- Marzrud Location within Iran
- Coordinates: 36°41′30″N 53°05′42″E﻿ / ﻿36.69167°N 53.09500°E
- Country: Iran
- Province: Mazandaran
- County: Sari
- District: Rudpey
- Rural District: Rudpey-ye Sharqi

Population (2016)
- • Total: 712
- Time zone: UTC+3:30 (IRST)

= Marzrud, Mazandaran =

Village in Mazandaran province, Iran

Marzrud (مرزرود) (Note: Also romanized as Marzrūd; also known as Marzūd and Mazrūd) is a village in Rudpey-ye Sharqi Rural District (Note: Formerly Rudpey Rural District and Rudpey-ye Jonubi Rural District) of Rudpey District in Sari County, Mazandaran province, Iran.

==Demographics==
===Population===
At the time of the 2006 National Census, the village's population was 678 in 175 households, when it was in Rudpey-ye Jonubi Rural District (Note: Formerly Rudpey Rural District) of the Central District.
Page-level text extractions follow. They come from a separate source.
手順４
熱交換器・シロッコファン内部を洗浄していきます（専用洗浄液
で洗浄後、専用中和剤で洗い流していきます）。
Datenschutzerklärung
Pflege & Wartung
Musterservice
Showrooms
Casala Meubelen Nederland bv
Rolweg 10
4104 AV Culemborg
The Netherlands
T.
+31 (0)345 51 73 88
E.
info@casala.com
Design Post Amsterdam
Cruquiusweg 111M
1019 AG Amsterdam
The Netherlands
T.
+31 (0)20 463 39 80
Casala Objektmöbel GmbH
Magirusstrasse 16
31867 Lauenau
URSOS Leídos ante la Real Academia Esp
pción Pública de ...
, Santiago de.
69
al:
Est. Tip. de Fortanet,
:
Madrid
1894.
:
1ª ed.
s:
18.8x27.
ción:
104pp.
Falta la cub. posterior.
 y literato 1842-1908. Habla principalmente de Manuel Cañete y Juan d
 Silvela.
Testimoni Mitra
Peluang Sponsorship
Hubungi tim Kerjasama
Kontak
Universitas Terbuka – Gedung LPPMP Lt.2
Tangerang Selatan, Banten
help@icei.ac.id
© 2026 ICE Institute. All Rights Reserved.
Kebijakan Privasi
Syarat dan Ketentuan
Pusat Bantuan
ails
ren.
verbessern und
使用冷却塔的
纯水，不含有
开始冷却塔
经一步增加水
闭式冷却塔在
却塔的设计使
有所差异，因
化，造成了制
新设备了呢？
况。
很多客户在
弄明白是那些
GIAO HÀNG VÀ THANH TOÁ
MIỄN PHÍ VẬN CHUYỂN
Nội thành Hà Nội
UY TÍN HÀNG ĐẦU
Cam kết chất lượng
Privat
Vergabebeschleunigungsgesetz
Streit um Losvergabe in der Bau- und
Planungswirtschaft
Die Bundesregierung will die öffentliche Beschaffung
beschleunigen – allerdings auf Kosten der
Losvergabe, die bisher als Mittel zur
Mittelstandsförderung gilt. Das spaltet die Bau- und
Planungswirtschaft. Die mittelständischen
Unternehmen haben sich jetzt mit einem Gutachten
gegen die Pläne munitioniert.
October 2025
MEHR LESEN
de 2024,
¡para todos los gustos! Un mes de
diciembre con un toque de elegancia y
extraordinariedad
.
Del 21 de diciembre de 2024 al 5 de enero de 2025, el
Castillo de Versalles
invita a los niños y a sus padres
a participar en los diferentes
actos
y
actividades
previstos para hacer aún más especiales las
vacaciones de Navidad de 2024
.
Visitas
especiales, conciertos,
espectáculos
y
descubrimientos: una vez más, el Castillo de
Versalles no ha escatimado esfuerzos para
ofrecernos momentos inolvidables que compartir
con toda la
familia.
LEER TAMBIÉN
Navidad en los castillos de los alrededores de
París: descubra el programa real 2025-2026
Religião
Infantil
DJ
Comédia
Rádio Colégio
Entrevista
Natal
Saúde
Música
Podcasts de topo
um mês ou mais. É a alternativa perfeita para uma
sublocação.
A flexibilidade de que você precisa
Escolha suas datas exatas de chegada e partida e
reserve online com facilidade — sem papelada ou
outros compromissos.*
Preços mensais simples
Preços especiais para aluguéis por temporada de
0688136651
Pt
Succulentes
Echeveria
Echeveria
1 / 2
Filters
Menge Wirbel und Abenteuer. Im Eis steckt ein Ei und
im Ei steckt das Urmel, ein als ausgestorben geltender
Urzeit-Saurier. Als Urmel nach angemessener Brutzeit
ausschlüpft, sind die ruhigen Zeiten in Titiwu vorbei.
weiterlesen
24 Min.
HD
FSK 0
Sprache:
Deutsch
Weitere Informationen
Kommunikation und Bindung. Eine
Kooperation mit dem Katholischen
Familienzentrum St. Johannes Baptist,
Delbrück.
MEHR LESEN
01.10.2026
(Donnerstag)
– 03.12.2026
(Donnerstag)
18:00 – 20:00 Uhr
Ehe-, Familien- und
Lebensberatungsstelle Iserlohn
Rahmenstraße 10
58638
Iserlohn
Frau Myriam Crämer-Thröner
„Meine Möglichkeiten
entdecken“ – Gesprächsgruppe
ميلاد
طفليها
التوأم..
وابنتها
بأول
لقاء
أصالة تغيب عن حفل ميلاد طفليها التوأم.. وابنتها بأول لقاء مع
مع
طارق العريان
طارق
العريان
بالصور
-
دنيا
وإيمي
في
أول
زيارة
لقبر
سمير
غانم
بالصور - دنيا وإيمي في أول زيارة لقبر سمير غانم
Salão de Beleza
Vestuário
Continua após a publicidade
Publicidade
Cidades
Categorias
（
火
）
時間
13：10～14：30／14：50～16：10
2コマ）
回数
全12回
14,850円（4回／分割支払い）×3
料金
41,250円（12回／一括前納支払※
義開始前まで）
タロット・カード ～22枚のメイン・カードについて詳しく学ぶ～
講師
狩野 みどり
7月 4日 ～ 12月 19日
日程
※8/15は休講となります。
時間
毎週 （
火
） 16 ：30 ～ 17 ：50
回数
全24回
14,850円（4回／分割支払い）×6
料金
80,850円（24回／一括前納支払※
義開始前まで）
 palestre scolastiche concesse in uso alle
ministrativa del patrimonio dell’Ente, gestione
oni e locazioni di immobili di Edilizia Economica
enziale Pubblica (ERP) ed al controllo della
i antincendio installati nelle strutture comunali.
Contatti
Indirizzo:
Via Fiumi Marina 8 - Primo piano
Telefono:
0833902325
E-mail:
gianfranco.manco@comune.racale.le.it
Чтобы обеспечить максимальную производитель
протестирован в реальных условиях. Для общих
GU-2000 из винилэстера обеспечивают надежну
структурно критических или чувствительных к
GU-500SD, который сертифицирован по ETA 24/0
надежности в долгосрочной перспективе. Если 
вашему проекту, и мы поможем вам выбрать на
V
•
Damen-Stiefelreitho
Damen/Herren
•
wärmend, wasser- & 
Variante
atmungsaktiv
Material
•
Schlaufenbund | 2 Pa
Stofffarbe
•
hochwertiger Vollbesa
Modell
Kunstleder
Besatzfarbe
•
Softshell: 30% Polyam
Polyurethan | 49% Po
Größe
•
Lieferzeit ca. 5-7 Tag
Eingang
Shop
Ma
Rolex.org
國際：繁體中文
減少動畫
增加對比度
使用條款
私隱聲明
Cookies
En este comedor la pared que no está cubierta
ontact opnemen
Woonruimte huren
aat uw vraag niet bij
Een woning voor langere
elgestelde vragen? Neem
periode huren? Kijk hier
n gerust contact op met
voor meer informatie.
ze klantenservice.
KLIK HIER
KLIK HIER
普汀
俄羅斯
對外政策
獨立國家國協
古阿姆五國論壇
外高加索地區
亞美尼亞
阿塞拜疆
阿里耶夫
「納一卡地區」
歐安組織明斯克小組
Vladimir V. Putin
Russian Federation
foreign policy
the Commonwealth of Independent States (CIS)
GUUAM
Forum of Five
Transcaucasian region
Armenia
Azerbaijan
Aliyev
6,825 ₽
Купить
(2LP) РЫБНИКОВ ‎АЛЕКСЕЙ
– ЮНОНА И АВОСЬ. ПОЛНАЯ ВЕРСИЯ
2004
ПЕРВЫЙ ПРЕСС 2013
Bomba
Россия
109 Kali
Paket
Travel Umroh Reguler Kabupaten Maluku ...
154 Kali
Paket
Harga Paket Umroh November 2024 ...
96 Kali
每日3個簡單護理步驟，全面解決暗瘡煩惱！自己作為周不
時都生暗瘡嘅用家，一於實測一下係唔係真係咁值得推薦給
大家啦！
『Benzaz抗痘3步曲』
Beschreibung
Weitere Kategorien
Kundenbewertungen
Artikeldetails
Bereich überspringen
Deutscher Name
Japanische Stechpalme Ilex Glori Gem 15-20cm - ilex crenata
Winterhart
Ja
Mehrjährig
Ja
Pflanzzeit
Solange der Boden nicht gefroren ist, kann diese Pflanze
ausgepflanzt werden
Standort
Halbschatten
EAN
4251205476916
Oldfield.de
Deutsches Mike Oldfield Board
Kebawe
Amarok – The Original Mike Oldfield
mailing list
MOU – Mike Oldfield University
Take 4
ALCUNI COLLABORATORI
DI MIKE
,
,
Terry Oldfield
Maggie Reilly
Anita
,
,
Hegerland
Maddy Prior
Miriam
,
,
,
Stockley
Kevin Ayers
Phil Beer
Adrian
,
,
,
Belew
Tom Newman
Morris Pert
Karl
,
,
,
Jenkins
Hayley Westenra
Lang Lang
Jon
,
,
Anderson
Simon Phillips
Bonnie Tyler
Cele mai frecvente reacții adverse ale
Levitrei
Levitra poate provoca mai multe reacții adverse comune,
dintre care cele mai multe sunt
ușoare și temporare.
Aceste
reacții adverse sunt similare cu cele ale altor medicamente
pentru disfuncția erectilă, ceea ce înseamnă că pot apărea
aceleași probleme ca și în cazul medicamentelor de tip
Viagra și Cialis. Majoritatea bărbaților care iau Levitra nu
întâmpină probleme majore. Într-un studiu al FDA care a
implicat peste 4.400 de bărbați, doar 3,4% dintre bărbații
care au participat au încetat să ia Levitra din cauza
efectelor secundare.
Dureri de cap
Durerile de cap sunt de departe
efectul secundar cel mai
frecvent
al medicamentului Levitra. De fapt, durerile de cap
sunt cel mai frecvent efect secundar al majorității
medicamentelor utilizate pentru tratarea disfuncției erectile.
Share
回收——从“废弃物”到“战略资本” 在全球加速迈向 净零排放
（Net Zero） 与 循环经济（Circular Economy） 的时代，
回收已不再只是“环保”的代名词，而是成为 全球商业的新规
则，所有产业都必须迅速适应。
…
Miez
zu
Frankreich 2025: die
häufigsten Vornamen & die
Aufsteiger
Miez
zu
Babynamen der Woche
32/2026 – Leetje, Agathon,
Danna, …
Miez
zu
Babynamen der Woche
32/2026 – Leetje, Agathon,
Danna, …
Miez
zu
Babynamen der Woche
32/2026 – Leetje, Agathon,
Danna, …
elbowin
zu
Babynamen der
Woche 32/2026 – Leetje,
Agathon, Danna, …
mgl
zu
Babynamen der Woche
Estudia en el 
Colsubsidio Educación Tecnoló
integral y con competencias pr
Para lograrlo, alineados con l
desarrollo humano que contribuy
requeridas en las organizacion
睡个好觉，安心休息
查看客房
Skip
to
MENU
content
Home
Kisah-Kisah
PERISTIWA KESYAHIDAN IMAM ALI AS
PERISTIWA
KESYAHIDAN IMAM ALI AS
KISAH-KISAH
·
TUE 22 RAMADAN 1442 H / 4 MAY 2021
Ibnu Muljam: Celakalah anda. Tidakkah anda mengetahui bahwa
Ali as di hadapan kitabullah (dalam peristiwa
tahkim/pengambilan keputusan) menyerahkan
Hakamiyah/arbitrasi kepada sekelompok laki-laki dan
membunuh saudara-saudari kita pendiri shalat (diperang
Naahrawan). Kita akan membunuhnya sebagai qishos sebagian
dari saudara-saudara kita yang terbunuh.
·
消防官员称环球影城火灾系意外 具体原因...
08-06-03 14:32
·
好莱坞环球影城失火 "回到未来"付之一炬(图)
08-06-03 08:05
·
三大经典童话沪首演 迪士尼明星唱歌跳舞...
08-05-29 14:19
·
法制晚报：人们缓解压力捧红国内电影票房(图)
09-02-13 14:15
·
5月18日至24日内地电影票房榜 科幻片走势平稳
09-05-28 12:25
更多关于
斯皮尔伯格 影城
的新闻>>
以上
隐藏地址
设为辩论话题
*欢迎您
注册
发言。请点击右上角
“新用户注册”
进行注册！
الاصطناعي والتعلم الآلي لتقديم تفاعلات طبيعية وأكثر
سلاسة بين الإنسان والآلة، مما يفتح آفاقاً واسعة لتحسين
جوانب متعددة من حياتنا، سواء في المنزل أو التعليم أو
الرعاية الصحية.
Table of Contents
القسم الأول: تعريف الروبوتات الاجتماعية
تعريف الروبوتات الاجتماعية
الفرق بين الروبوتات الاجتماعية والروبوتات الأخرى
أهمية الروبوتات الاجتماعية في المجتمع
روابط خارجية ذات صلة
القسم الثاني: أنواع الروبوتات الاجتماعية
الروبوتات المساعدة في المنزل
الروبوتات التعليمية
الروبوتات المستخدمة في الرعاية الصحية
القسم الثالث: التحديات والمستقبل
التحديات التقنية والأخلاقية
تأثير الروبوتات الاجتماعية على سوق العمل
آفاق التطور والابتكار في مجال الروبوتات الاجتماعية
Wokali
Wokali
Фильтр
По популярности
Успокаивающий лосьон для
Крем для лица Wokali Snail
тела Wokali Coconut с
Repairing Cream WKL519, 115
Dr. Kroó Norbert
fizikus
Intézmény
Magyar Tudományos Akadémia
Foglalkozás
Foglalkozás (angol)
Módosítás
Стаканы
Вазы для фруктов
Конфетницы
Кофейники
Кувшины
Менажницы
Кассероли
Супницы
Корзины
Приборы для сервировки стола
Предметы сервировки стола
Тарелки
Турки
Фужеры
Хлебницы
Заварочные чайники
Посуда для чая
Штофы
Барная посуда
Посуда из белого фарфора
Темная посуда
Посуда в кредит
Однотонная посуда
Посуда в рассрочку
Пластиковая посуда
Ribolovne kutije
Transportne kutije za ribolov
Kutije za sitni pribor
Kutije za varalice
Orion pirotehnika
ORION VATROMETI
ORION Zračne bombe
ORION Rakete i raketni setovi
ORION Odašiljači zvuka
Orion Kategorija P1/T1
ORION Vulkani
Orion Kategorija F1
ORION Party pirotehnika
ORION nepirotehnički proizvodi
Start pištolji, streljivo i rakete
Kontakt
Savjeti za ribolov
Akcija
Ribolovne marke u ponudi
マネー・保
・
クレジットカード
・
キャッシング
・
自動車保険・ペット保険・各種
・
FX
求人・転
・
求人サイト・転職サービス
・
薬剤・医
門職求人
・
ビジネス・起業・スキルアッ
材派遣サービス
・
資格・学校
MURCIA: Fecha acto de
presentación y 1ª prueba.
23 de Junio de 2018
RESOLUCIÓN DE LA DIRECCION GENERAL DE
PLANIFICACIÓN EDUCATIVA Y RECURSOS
The following census in 2011 counted 753 people in 233 households, by which time the rural district had been separated from the district in the formation of Rudpey District. The 2016 census measured the population of the village as 712 people in 248 households, when its rural district had been renamed Rudpey-ye Sharqi Rural District.